START Supplied material

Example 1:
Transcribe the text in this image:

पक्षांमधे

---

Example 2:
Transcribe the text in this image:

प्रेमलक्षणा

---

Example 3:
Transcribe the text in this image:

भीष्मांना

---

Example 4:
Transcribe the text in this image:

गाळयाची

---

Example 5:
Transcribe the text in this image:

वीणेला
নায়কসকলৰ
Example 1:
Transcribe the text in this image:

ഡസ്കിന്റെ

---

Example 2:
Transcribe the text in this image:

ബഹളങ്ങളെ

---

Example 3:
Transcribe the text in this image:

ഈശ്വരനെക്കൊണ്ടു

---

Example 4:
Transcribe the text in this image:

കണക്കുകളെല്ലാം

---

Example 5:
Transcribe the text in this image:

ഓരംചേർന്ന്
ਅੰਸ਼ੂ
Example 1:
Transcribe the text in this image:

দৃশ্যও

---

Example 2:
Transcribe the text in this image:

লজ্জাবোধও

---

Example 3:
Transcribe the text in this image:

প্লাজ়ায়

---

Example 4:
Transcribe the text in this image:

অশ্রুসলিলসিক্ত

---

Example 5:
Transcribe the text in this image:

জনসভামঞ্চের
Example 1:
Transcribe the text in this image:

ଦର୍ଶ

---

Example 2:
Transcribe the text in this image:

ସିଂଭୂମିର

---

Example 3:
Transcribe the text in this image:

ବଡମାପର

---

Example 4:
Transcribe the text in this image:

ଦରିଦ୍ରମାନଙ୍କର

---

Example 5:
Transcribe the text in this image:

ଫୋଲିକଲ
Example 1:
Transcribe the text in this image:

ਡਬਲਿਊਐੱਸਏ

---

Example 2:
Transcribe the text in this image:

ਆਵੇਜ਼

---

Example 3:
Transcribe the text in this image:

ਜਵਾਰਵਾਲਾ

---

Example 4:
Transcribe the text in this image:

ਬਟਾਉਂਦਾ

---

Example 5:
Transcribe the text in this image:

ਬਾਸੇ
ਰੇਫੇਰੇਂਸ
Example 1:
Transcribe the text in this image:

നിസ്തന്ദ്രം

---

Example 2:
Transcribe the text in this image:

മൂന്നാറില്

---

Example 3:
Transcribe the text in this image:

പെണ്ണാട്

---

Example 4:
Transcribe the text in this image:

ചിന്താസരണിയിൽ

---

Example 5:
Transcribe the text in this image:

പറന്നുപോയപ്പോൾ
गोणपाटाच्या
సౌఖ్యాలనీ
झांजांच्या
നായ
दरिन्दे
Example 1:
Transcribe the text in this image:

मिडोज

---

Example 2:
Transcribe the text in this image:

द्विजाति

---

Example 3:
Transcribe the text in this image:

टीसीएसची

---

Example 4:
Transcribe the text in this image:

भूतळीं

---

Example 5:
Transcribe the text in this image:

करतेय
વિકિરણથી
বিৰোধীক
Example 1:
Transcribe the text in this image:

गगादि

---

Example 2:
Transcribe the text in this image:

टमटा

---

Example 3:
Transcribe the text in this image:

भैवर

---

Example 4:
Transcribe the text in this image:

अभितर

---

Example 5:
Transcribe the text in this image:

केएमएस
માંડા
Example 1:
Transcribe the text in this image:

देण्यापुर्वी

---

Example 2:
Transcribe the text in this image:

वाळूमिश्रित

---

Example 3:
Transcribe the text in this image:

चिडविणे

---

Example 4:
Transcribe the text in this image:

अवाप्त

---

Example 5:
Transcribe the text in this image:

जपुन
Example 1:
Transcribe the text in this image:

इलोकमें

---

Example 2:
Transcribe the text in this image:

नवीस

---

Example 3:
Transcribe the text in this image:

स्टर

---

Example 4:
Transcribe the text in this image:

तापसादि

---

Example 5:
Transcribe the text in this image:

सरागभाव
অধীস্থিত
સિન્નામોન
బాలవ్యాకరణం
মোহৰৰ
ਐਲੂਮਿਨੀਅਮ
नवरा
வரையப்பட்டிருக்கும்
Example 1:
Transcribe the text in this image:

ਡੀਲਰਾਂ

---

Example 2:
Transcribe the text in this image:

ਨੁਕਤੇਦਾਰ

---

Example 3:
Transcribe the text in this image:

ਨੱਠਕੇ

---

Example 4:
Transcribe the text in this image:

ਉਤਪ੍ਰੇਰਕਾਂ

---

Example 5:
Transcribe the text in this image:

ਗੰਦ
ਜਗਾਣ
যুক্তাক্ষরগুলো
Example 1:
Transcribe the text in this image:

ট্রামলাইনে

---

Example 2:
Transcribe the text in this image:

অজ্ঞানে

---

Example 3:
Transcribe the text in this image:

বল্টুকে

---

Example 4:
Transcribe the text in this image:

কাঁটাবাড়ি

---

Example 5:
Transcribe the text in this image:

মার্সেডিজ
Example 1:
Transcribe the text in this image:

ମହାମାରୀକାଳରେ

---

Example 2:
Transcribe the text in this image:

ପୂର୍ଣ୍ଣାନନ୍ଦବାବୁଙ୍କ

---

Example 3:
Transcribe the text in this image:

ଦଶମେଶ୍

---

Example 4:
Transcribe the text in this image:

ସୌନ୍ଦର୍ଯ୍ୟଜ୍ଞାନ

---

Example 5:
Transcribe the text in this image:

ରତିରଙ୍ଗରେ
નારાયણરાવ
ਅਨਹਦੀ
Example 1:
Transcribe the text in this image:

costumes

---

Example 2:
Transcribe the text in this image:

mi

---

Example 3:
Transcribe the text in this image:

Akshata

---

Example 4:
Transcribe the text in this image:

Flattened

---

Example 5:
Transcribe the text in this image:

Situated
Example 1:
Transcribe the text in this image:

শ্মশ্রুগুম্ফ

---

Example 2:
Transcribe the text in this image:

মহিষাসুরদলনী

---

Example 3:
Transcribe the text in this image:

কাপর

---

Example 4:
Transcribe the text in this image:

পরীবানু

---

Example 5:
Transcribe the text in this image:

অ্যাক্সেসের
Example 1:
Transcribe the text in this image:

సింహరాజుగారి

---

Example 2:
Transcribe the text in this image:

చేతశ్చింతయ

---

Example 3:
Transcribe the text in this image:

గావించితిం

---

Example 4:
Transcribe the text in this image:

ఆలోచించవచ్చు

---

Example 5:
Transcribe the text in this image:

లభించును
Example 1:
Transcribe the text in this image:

END Supplied material

**What is being asked**
Copy out every entry again, exactly as it was given.

**Response to the task**
Example 1:
Transcribe the text in this image:

पक्षांमधे

---

Example 2:
Transcribe the text in this image:

प्रेमलक्षणा

---

Example 3:
Transcribe the text in this image:

भीष्मांना

---

Example 4:
Transcribe the text in this image:

गाळयाची

---

Example 5:
Transcribe the text in this image:

वीणेला
নায়কসকলৰ
Example 1:
Transcribe the text in this image:

ഡസ്കിന്റെ

---

Example 2:
Transcribe the text in this image:

ബഹളങ്ങളെ

---

Example 3:
Transcribe the text in this image:

ഈശ്വരനെക്കൊണ്ടു

---

Example 4:
Transcribe the text in this image:

കണക്കുകളെല്ലാം

---

Example 5:
Transcribe the text in this image:

ഓരംചേർന്ന്
ਅੰਸ਼ੂ
Example 1:
Transcribe the text in this image:

দৃশ্যও

---

Example 2:
Transcribe the text in this image:

লজ্জাবোধও

---

Example 3:
Transcribe the text in this image:

প্লাজ়ায়

---

Example 4:
Transcribe the text in this image:

অশ্রুসলিলসিক্ত

---

Example 5:
Transcribe the text in this image:

জনসভামঞ্চের
Example 1:
Transcribe the text in this image:

ଦର୍ଶ

---

Example 2:
Transcribe the text in this image:

ସିଂଭୂମିର

---

Example 3:
Transcribe the text in this image:

ବଡମାପର

---

Example 4:
Transcribe the text in this image:

ଦରିଦ୍ରମାନଙ୍କର

---

Example 5:
Transcribe the text in this image:

ଫୋଲିକଲ
Example 1:
Transcribe the text in this image:

ਡਬਲਿਊਐੱਸਏ

---

Example 2:
Transcribe the text in this image:

ਆਵੇਜ਼

---

Example 3:
Transcribe the text in this image:

ਜਵਾਰਵਾਲਾ

---

Example 4:
Transcribe the text in this image:

ਬਟਾਉਂਦਾ

---

Example 5:
Transcribe the text in this image:

ਬਾਸੇ
ਰੇਫੇਰੇਂਸ
Example 1:
Transcribe the text in this image:

നിസ്തന്ദ്രം

---

Example 2:
Transcribe the text in this image:

മൂന്നാറില്

---

Example 3:
Transcribe the text in this image:

പെണ്ണാട്

---

Example 4:
Transcribe the text in this image:

ചിന്താസരണിയിൽ

---

Example 5:
Transcribe the text in this image:

പറന്നുപോയപ്പോൾ
गोणपाटाच्या
సౌఖ్యాలనీ
झांजांच्या
നായ
दरिन्दे
Example 1:
Transcribe the text in this image:

मिडोज

---

Example 2:
Transcribe the text in this image:

द्विजाति

---

Example 3:
Transcribe the text in this image:

टीसीएसची

---

Example 4:
Transcribe the text in this image:

भूतळीं

---

Example 5:
Transcribe the text in this image:

करतेय
વિકિરણથી
বিৰোধীক
Example 1:
Transcribe the text in this image:

गगादि

---

Example 2:
Transcribe the text in this image:

टमटा

---

Example 3:
Transcribe the text in this image:

भैवर

---

Example 4:
Transcribe the text in this image:

अभितर

---

Example 5:
Transcribe the text in this image:

केएमएस
માંડા
Example 1:
Transcribe the text in this image:

देण्यापुर्वी

---

Example 2:
Transcribe the text in this image:

वाळूमिश्रित

---

Example 3:
Transcribe the text in this image:

चिडविणे

---

Example 4:
Transcribe the text in this image:

अवाप्त

---

Example 5:
Transcribe the text in this image:

जपुन
Example 1:
Transcribe the text in this image:

इलोकमें

---

Example 2:
Transcribe the text in this image:

नवीस

---

Example 3:
Transcribe the text in this image:

स्टर

---

Example 4:
Transcribe the text in this image:

तापसादि

---

Example 5:
Transcribe the text in this image:

सरागभाव
অধীস্থিত
સિન્નામોન
బాలవ్యాకరణం
মোহৰৰ
ਐਲੂਮਿਨੀਅਮ
नवरा
வரையப்பட்டிருக்கும்
Example 1:
Transcribe the text in this image:

ਡੀਲਰਾਂ

---

Example 2:
Transcribe the text in this image:

ਨੁਕਤੇਦਾਰ

---

Example 3:
Transcribe the text in this image:

ਨੱਠਕੇ

---

Example 4:
Transcribe the text in this image:

ਉਤਪ੍ਰੇਰਕਾਂ

---

Example 5:
Transcribe the text in this image:

ਗੰਦ
ਜਗਾਣ
যুক্তাক্ষরগুলো
Example 1:
Transcribe the text in this image:

ট্রামলাইনে

---

Example 2:
Transcribe the text in this image:

অজ্ঞানে

---

Example 3:
Transcribe the text in this image:

বল্টুকে

---

Example 4:
Transcribe the text in this image:

কাঁটাবাড়ি

---

Example 5:
Transcribe the text in this image:

মার্সেডিজ
Example 1:
Transcribe the text in this image:

ମହାମାରୀକାଳରେ

---

Example 2:
Transcribe the text in this image:

ପୂର୍ଣ୍ଣାନନ୍ଦବାବୁଙ୍କ

---

Example 3:
Transcribe the text in this image:

ଦଶମେଶ୍

---

Example 4:
Transcribe the text in this image:

ସୌନ୍ଦର୍ଯ୍ୟଜ୍ଞାନ

---

Example 5:
Transcribe the text in this image:

ରତିରଙ୍ଗରେ
નારાયણરાવ
ਅਨਹਦੀ
Example 1:
Transcribe the text in this image:

costumes

---

Example 2:
Transcribe the text in this image:

mi

---

Example 3:
Transcribe the text in this image:

Akshata

---

Example 4:
Transcribe the text in this image:

Flattened

---

Example 5:
Transcribe the text in this image:

Situated
Example 1:
Transcribe the text in this image:

শ্মশ্রুগুম্ফ

---

Example 2:
Transcribe the text in this image:

মহিষাসুরদলনী

---

Example 3:
Transcribe the text in this image:

কাপর

---

Example 4:
Transcribe the text in this image:

পরীবানু

---

Example 5:
Transcribe the text in this image:

অ্যাক্সেসের
Example 1:
Transcribe the text in this image:

సింహరాజుగారి

---

Example 2:
Transcribe the text in this image:

చేతశ్చింతయ

---

Example 3:
Transcribe the text in this image:

గావించితిం

---

Example 4:
Transcribe the text in this image:

ఆలోచించవచ్చు

---

Example 5:
Transcribe the text in this image:

లభించును
Example 1:
Transcribe the text in this image:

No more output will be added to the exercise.